━━━━━ Supplied material

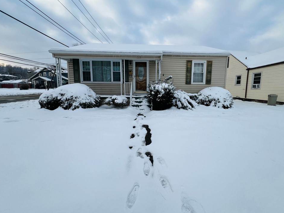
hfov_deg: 102.0
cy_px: 103
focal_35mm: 14
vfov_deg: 85.6
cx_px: 150
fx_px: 115
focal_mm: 1.57
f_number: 1.8
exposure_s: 1/664
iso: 32
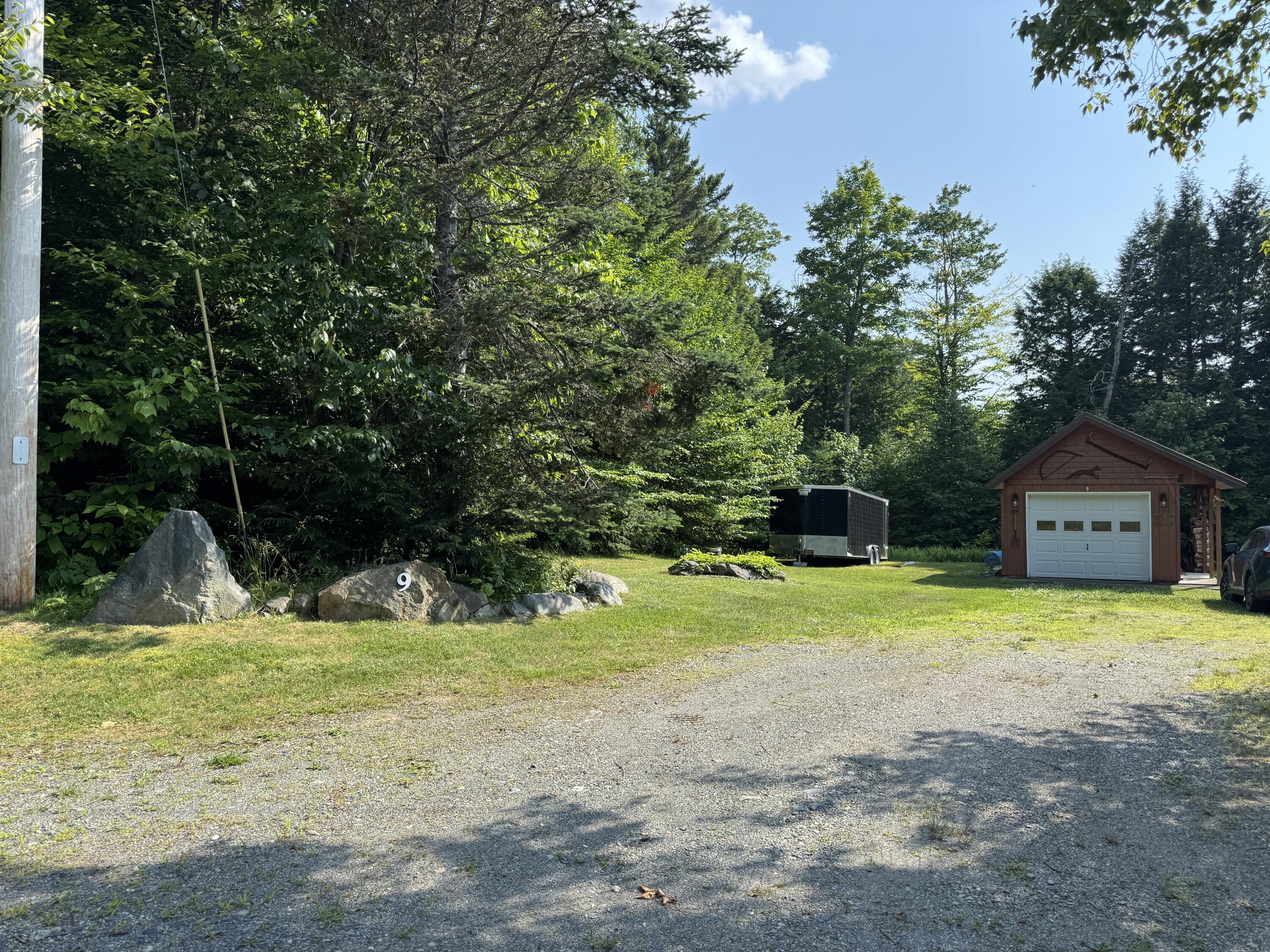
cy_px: 476
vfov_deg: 56.8
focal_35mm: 24
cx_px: 635
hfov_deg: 71.6
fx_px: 881
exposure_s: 1/2041
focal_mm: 6.76
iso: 80
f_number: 1.78
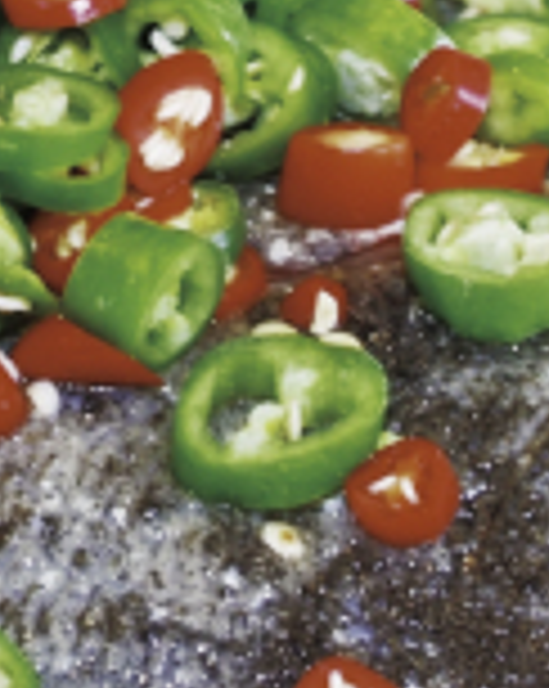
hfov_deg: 3.6
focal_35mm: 434
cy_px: 70
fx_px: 8832
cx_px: -158
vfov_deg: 4.5
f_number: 5.6
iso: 100
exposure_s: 1/8
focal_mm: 46
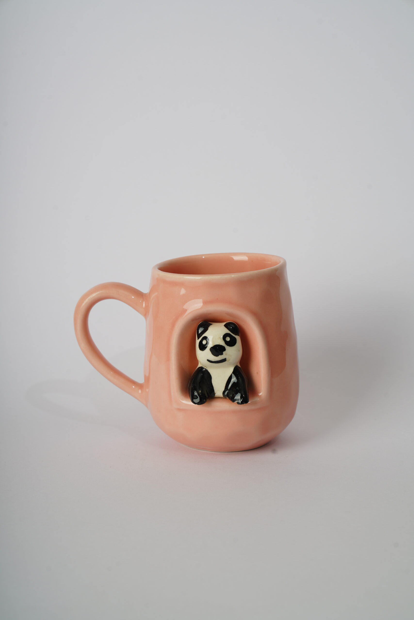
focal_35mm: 70
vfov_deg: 28.8
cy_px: 310
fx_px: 1207
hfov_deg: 19.5
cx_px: 207
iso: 100
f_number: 9
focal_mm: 70
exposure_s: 1/160
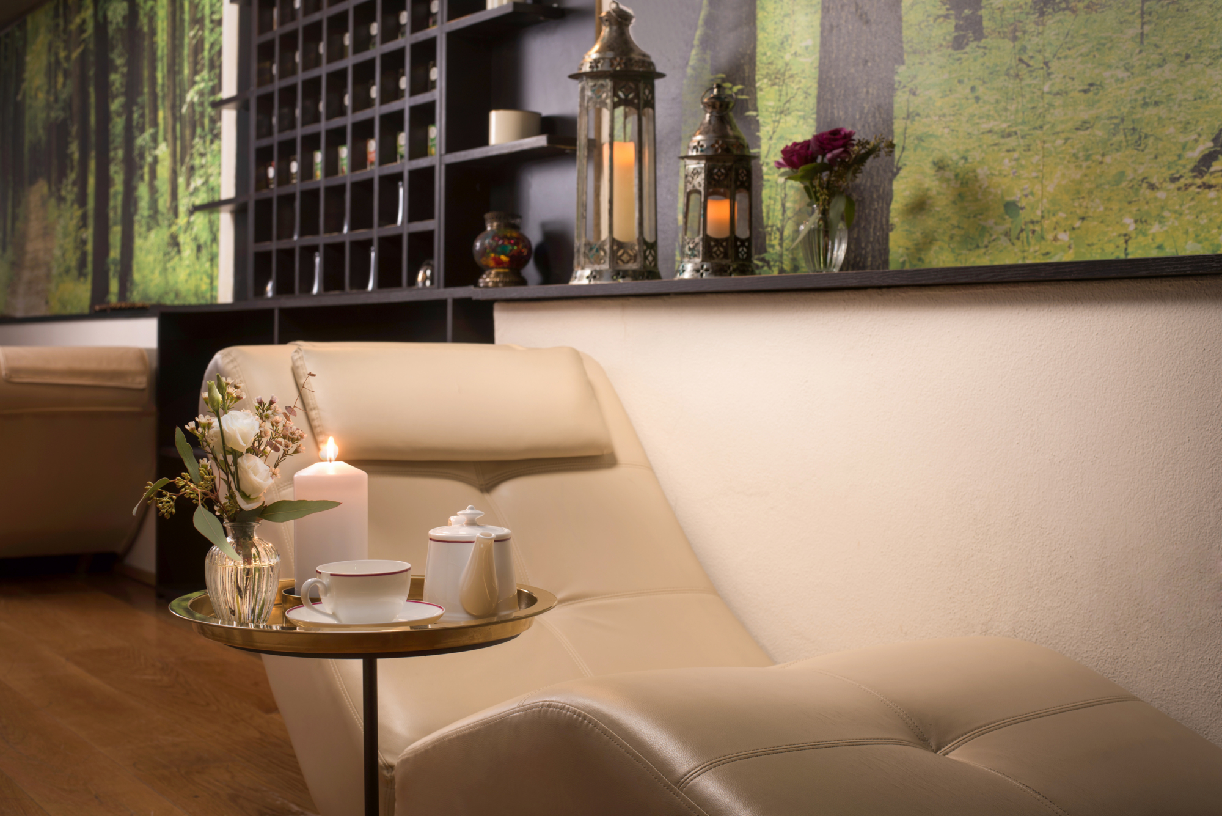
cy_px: 408
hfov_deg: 39.6
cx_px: 611
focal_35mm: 50
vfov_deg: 27.0
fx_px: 1698
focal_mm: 50
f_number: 8
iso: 31
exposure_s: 3
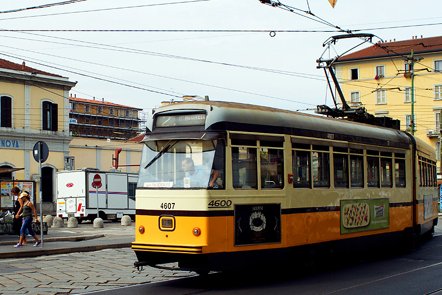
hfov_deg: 34.4
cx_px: 172
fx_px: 712
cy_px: 165
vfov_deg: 23.4
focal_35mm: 58
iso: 200
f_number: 7.1
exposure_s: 1/400
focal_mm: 30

━━━━━━━━━━

-- The problem --
Repeat word for word the lines starting at the one with "exposure_s: 1/2041" and ending at the final line of the records above, both included; no pictures.

-- Task result --
exposure_s: 1/2041
focal_mm: 6.76
iso: 80
f_number: 1.78
hfov_deg: 3.6
focal_35mm: 434
cy_px: 70
fx_px: 8832
cx_px: -158
vfov_deg: 4.5
f_number: 5.6
iso: 100
exposure_s: 1/8
focal_mm: 46
focal_35mm: 70
vfov_deg: 28.8
cy_px: 310
fx_px: 1207
hfov_deg: 19.5
cx_px: 207
iso: 100
f_number: 9
focal_mm: 70
exposure_s: 1/160
cy_px: 408
hfov_deg: 39.6
cx_px: 611
focal_35mm: 50
vfov_deg: 27.0
fx_px: 1698
focal_mm: 50
f_number: 8
iso: 31
exposure_s: 3
hfov_deg: 34.4
cx_px: 172
fx_px: 712
cy_px: 165
vfov_deg: 23.4
focal_35mm: 58
iso: 200
f_number: 7.1
exposure_s: 1/400
focal_mm: 30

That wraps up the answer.